### DATA TO PROCESS:
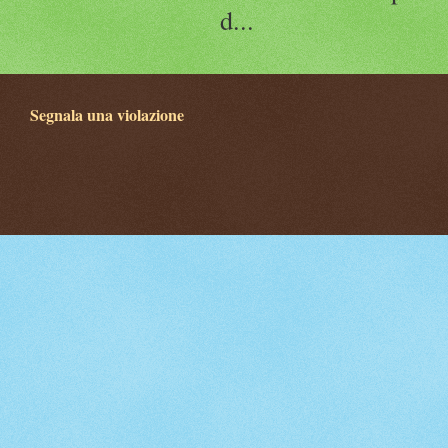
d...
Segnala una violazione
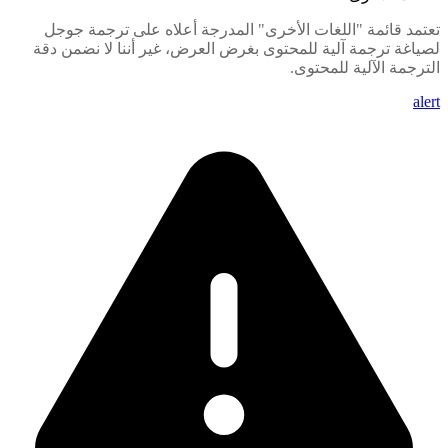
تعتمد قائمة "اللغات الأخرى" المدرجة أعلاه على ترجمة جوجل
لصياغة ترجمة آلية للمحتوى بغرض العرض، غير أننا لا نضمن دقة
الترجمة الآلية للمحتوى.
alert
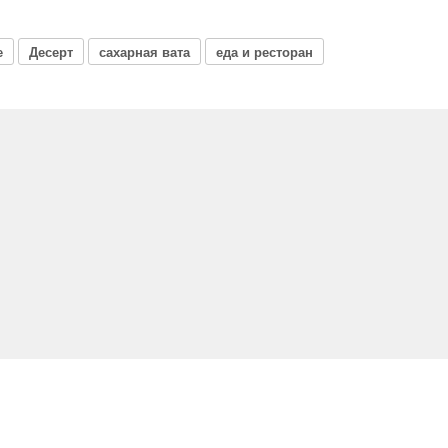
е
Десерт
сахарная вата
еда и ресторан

==

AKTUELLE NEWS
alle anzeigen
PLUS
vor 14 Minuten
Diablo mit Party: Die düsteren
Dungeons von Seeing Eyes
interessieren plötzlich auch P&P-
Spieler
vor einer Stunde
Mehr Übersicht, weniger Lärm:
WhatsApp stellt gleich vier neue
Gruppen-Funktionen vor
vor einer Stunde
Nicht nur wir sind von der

### WORK ITEM:
Going through the material, find each line with the string "للمحتوى". Then state only how many there are.

### OUTPUT FOR THIS EXERCISE:
2